28 fevereiro 2007

Ilusão perfumada


Quando ele quis saber qual o perfume que eu usava imaginei que estava a fazer a pergunta cirúrgica para me etiquetar num qualquer estatuto social e estive quase a pôr-lhe um xis na testa, mas sem provas resolvi dar-lhe o benefício da dúvida, tanto mais que as suas nádegas e os seus neurónios ainda não se tinham revelado maus argumentos.

A investigação aprofundada e repetida revelou-me que ele me reconhecia pelo cheiro, o que o fazia iniciar sempre o ritual da cópula com o nariz cravado no meu pescoço em fungadelas persistentes e como o odor imprescindível era o do meu perfume, bastava trocá-lo por outro para lhe diminuir drasticamente o rendimento.
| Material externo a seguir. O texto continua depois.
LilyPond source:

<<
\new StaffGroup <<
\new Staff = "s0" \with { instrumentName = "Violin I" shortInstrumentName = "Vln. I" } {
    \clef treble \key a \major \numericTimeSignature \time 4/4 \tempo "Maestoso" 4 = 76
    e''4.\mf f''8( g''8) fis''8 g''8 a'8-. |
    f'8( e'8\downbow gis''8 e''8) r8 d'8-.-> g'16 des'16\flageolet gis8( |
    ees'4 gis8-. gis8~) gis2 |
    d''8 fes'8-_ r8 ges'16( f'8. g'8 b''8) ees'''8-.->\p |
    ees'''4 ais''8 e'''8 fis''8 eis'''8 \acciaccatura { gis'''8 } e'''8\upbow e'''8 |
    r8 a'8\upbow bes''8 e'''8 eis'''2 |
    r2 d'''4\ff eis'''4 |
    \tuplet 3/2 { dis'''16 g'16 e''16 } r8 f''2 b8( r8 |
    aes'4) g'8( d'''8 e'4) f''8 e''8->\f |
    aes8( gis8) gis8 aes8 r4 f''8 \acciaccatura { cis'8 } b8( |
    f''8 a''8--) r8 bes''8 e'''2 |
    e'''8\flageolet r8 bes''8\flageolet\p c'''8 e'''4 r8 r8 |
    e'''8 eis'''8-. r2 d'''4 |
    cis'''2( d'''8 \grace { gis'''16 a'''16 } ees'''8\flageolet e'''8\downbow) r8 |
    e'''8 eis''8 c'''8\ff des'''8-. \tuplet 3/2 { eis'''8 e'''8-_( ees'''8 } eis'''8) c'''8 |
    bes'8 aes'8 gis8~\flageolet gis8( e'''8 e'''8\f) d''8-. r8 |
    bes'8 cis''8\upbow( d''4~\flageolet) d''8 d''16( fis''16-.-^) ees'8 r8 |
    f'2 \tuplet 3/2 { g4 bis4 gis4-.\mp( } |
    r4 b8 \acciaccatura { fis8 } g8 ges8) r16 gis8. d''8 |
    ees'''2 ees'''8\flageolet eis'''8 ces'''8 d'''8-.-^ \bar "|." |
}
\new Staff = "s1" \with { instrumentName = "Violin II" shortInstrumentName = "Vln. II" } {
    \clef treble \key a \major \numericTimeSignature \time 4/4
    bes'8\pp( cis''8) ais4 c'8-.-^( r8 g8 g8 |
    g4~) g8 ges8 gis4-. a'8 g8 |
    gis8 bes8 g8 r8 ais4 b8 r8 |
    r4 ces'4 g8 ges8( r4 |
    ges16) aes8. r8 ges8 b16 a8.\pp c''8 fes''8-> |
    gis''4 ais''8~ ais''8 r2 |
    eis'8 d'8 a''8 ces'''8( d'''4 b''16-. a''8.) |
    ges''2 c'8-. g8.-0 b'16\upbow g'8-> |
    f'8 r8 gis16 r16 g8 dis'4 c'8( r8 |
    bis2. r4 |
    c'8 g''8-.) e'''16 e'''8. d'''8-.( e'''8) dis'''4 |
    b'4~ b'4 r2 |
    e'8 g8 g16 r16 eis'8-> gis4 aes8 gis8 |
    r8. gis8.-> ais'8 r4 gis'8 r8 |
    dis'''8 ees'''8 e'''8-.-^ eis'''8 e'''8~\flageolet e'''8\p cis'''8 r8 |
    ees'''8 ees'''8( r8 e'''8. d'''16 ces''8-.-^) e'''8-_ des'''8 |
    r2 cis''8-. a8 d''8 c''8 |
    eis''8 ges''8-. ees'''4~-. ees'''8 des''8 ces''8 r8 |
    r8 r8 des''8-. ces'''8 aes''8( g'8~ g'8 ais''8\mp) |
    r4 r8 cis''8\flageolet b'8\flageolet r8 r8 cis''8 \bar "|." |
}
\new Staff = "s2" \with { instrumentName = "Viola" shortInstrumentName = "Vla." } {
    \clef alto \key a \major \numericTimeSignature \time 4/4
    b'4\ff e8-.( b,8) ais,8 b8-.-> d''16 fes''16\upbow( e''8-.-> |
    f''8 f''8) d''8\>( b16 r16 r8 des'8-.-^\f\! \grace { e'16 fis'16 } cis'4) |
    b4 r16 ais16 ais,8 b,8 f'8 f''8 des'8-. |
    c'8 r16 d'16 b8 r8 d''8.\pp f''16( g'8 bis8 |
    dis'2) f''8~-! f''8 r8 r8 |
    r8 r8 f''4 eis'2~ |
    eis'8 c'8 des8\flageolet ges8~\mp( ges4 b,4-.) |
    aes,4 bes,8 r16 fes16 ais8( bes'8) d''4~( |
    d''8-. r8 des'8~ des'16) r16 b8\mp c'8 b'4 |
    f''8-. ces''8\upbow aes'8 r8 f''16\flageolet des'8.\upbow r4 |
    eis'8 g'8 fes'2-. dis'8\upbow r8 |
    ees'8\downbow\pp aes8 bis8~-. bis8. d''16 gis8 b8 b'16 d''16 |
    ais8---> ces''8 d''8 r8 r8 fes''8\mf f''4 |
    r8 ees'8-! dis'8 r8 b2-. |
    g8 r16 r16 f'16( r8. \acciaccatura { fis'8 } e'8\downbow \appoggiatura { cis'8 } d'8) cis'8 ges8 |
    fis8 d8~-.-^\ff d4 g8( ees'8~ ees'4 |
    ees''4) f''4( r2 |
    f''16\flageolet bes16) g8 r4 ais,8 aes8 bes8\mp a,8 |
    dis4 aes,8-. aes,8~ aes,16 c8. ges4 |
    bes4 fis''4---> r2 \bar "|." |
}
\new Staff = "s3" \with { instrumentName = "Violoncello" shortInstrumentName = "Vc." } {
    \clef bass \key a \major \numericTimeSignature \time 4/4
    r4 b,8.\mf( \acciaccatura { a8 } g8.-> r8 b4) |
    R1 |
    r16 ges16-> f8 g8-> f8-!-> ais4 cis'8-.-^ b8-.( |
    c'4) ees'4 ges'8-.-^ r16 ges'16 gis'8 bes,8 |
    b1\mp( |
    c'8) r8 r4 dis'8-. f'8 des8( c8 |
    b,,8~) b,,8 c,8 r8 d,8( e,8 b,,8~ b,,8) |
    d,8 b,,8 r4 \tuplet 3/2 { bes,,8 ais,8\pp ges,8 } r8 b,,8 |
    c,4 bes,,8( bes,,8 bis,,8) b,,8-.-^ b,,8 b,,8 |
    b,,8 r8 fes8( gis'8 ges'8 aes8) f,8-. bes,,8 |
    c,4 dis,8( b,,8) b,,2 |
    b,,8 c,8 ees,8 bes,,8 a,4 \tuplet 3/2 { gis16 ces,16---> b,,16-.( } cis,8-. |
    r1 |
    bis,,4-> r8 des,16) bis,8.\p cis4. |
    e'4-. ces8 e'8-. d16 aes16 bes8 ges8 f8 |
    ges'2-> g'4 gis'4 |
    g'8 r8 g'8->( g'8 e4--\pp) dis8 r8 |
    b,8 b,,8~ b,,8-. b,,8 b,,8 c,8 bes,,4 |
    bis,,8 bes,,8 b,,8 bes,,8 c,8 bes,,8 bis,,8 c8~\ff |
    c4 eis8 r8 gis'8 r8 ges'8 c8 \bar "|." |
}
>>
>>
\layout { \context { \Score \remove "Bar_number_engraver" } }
E um dia em que a moleza não me deslocou da frente da televisão descobri que com Lacoste ficaria de tal modo encalorada que só usaria vestidos frescos e leves até uma chuva tropical se abater sobre mim e me colar a roupa à pele para deixar transparecer as formas num autêntico chamariz para quem olhasse. Se optasse pelo J'Adore, libertar-me-ia dos desejos femininos das jóias, do dinheiro ou dos carros topo de gama na ânsia frenética de usar apenas a pele que trago de origem, atitude que qualquer homem agradeceria com os olhos marejados de alegria como se lhe tivesse saído o Euromilhões. Com o Noa seria virginal e clássica como o nascimento de Vénus de Botticelli e adequada ao anseio masculino de ser o primeiro, enquanto que para ser uma diva acessível apenas por fugazes instantes que indeléveis ficariam na memória, nada melhor que o Channel 5.

Continuo é sem compreender como é que sendo a perfumaria um mundo imaginário masculino, seja uma raridade encontrar homens a atender no balcão de uma.